> **WHAT THE TASK ASKS**
Format every line of the listing below as a numbered list, skipping blank lines and leaving out the pictures.

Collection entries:
= Beginning of Section =
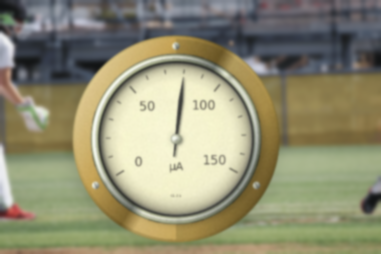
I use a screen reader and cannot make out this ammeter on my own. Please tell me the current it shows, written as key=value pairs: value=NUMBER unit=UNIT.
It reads value=80 unit=µA
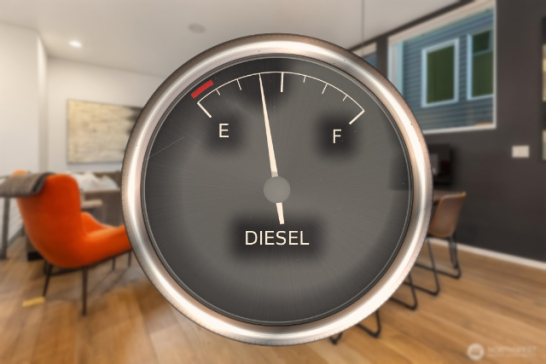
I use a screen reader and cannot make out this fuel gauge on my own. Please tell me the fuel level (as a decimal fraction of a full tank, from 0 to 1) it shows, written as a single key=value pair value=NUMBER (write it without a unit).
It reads value=0.375
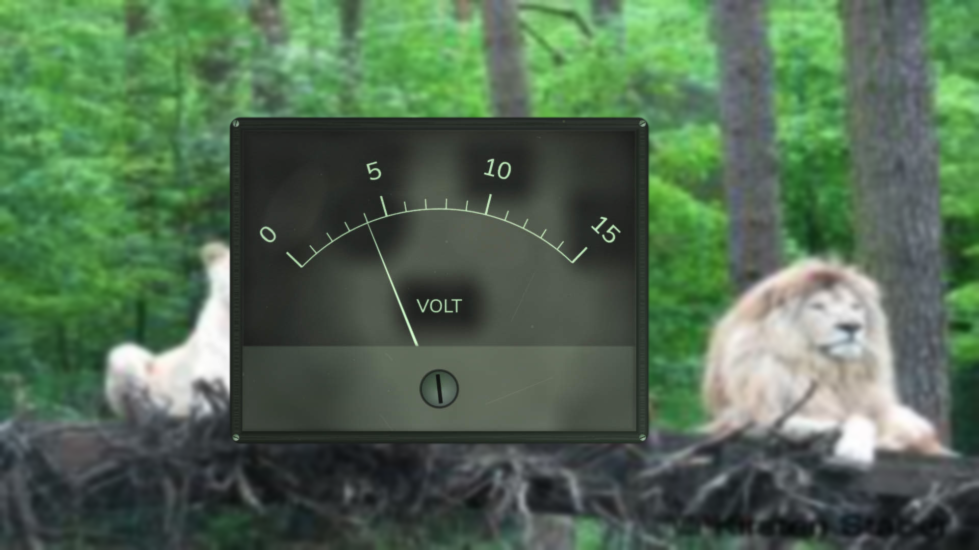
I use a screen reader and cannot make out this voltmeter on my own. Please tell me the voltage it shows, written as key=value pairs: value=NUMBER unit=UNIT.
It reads value=4 unit=V
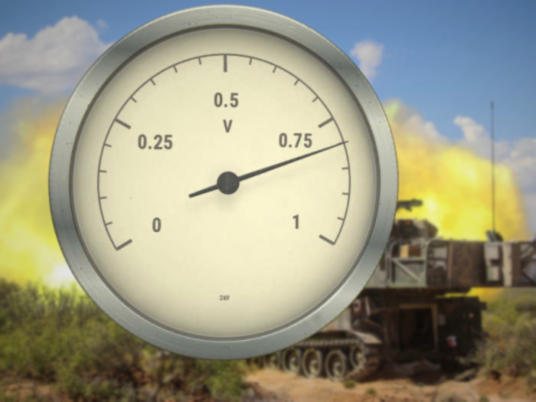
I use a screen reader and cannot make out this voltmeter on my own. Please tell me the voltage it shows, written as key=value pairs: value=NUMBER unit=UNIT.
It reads value=0.8 unit=V
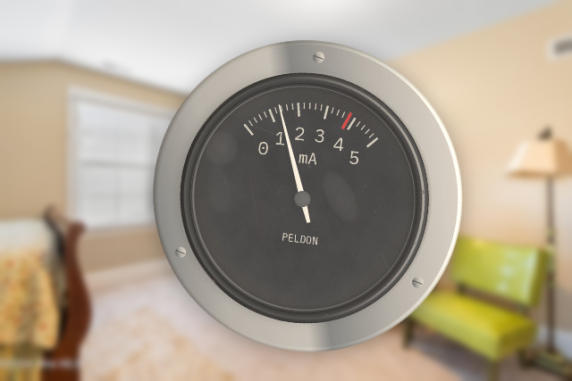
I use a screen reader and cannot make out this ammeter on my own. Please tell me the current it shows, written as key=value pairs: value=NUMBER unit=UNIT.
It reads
= End of Section =
> **WRITTEN ANSWER**
1. I use a screen reader and cannot make out this ammeter on my own. Please tell me the current it shows, written as key=value pairs: value=NUMBER unit=UNIT.
2. It reads value=80 unit=µA
3. I use a screen reader and cannot make out this fuel gauge on my own. Please tell me the fuel level (as a decimal fraction of a full tank, from 0 to 1) it shows, written as a single key=value pair value=NUMBER (write it without a unit).
4. It reads value=0.375
5. I use a screen reader and cannot make out this voltmeter on my own. Please tell me the voltage it shows, written as key=value pairs: value=NUMBER unit=UNIT.
6. It reads value=4 unit=V
7. I use a screen reader and cannot make out this voltmeter on my own. Please tell me the voltage it shows, written as key=value pairs: value=NUMBER unit=UNIT.
8. It reads value=0.8 unit=V
9. I use a screen reader and cannot make out this ammeter on my own. Please tell me the current it shows, written as key=value pairs: value=NUMBER unit=UNIT.
10. It reads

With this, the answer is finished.